_ЦИТИРУЕМЫЙ ТЕКСТ_.

Вхождения одного и того же одновременно в два типа пространственных отношений порождает каламбурные ситуации, как, например, в повести Гоголя «Нос». Амбивалентными, как правило, становятся реальное и волшебное, реальное и мистическое, реальное и фиктивное (бюрократическое) пространства, т.е. амбивалентность топоса определена вмешательством потусторонних сил: реальные топосы и нечистая сила находятся в разных ― каждый в своём, но взаимоперекрывающихся пространствах. Это обстоятельство и вызывает трансформацию, которой подвергаются у Гоголя амбивалентные топосы при переходе одного пространства в другое.

Так как поведение персонажей в значительной мере связано с пространством, в котором они находятся, и пространственный облик миров формирует особые нормы присущего им существования, то и пространство можно характеризовать через поведение находящихся в нём персонажей, что важно при моделировании пространственной структуры художественного мира произведения. Но верно обратное: пространство может служить характеристикой поведения находящихся в нём персонажей.

Теперь перейдём к рассмотрению художественного пространства в романе «Обитель».

Хуже всего в романе обстоит дело с географическим пространством. Дмитрий Бутрин (сайт Колта от 26 июня 2014 г.) писал:

«Не знаю, стоит ли это относить к достоинствам или неудачам, но в «Обители», неспешно и последовательно обсуждающей в основном пустоты, каверны и тайники в душах её героев, и в целом очень много чего не найдётся. В ней, например, при всех усилиях автора нет географических Соловков — Русский Север, который любому пережимает горло, много больше человека: можно ли представить себе русский роман без убедительного пейзажа? «Обитель» обходится.

_ЗАПИСИ НАБОРА ДАННЫХ_.

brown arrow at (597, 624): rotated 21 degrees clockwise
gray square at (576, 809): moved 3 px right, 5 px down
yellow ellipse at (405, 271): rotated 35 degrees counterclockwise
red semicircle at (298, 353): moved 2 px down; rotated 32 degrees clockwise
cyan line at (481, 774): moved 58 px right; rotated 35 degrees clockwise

_ЧТО СДЕЛАТЬ_.
Продолжите текст о художественном пространстве у Гоголя и в романе «Обитель» с того места, на котором он обрывается. Записи здесь никакой роли не играют.

_ОТВЕТ_.
То же самое место действия романа описывает Максим Горький в своём очерке «Соловки»:

«Хороший, ласковый день. Северное солнце благосклонно освещает казармы, дорожки перед ними, посыпанные песком, ряд тёмно-зелёных елей, клумбы цветов, обложенные дёрном. Казармы новенькие, деревянные, очень просторные; большие окна дают много света и воздуха. Время ― рабочее, людей немного, большинство ― «социально опасная» молодёжь, пожилых и стариков незаметно. Ведут себя ребята свободно, шумно».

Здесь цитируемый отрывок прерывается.